From HandWiki

App-O-Rama (also known as AppORama, Application-O-Rama, App-a-Rama, AOR) refers to a strategy of completing multiple credit account applications in a relatively short period of time to try and trick or fool financial institutions. This may be to obtain promotional temporary lower interest rates or signup bonuses while avoiding rejection by the financial institutions or to build up a credit score quickly.[1] It refers to a frenzy of applications, and most frequently refers to applications for financial products, such as loans, credit cards, and bank deposit accounts. However, it can also include insurance applications, brokerage account applications.

Since many of these financial products require a credit inquiry and evaluate one's credit worthiness at that point in time, the object is to perform all applications at the same time, preferably when one's credit profile is in top condition. Since 2008, App-o-Rama has become more difficult as issuers tightened credit and restricted approvals after the financial crisis of 2007-2009 to only the most creditworthy customers. Issuers have reduced the number of active cards from a single bank given to a consumer. Inactive lines are being eliminated, zero percent balance transfer offers are shortened, and credit limits have been reduced.[2]


In the early 2000s the term gained popularity in the Finance Forum.[3] There are several offline and online books, papers and illustrations of this term and how the strategy is implemented. The Wall Street Journal summed up the application frenzy up in one article.[1]

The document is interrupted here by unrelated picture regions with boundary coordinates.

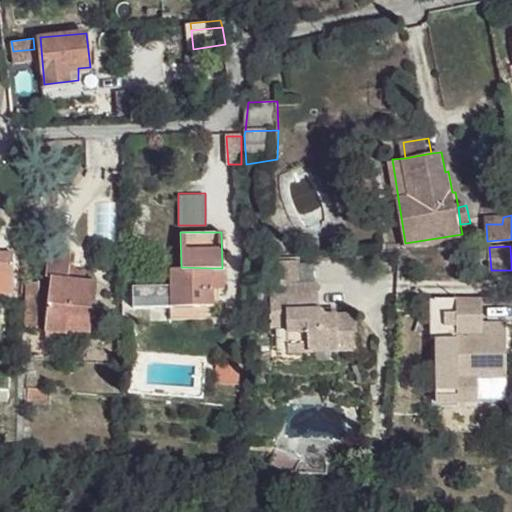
[(114,260),(124,260),(124,248),(114,249),(114,260)]
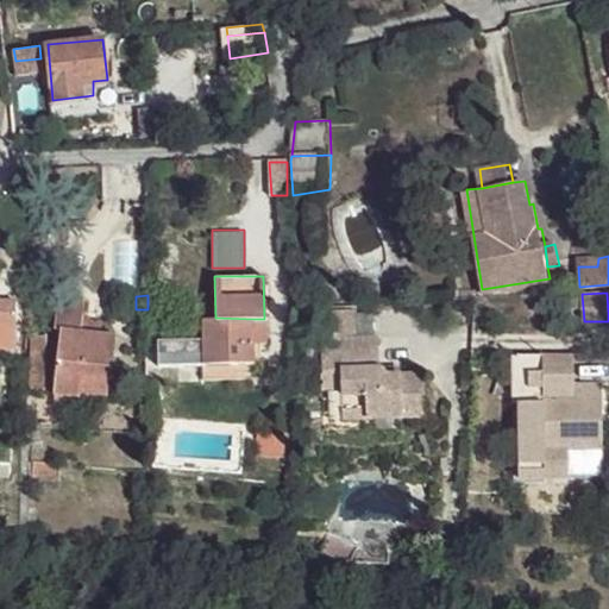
[(82,300),(58,299),(55,327),(60,328),(56,388),(108,390),(111,372),(115,372),(117,333),(82,331),(82,300)]
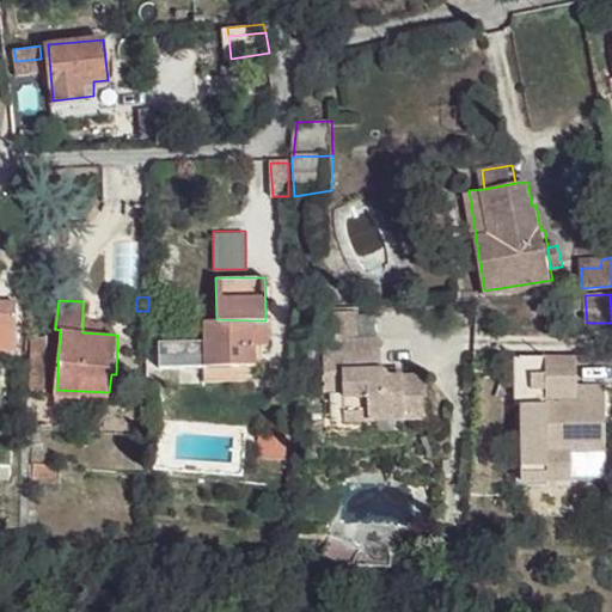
[(16,301),(0,301),(0,349),(14,350),(16,301)]
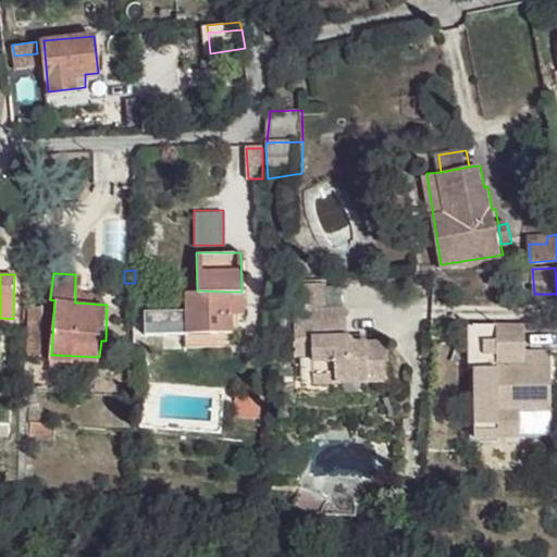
[(148,287),(143,284),(137,285),(135,291),(136,296),(143,298),(148,296),(148,287)]
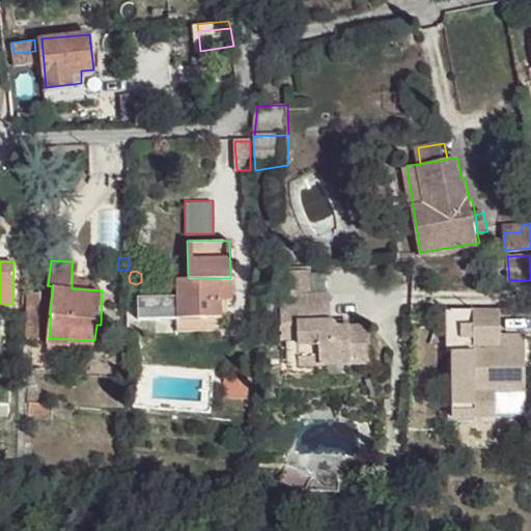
[(483,286),(499,285),(498,272),(482,273),(483,286)]
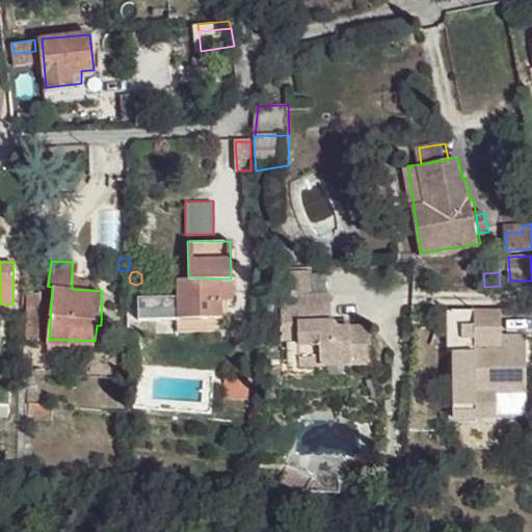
[(188,277),(175,277),(175,317),(221,317),(222,299),(221,278),(188,277)]
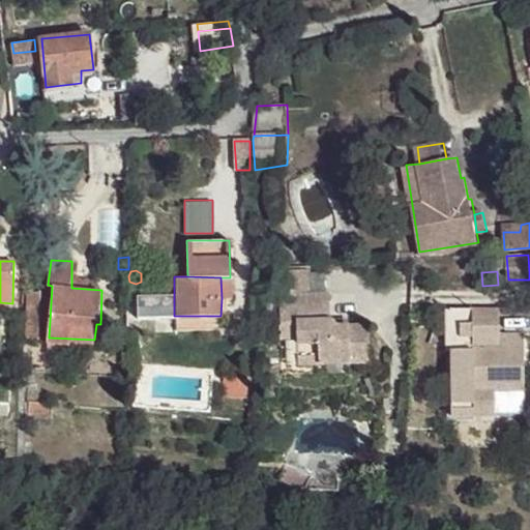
[(230,277),(221,277),(222,298),(229,298),(230,277)]
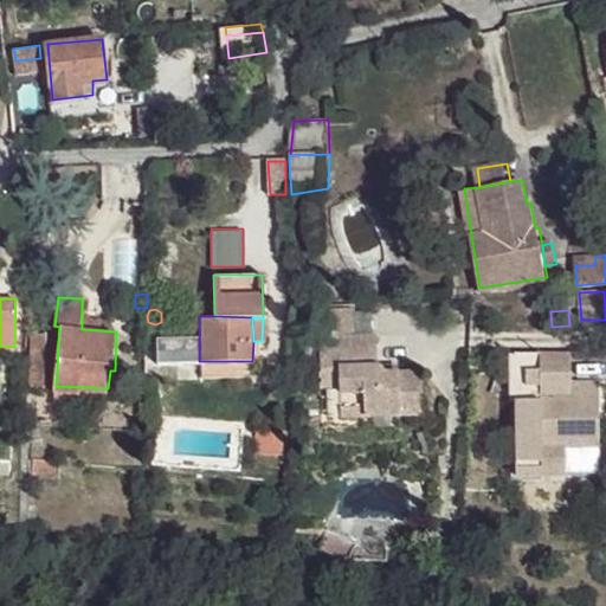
[(193,336),(154,335),(156,361),(194,361),(193,336)]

Money Economics published an article on August 2, 2007,[4] analyzing the maximum actual profit one can obtain from this interest rate arbitrage. It concluded that the strategy was less successful than suggested.

Since most applications require credit checks, those who have good credit have a higher chance of being successful.

Advantages and Consequences


  • To obtain many balance transfer offers, to move higher rate debts to a lower rate; or to use 0% funds to invest in money market account or high interest savings. This practice is often known as stoozing, and was first made popular in the UK.
  • To obtain as many signup bonus rewards as possible.
  • To establish or build credit history.


  • Temporary drop in credit score due to new inquiries and new accounts.
  • Possible denials of additional new cards from same issuer or even having existing cards closed.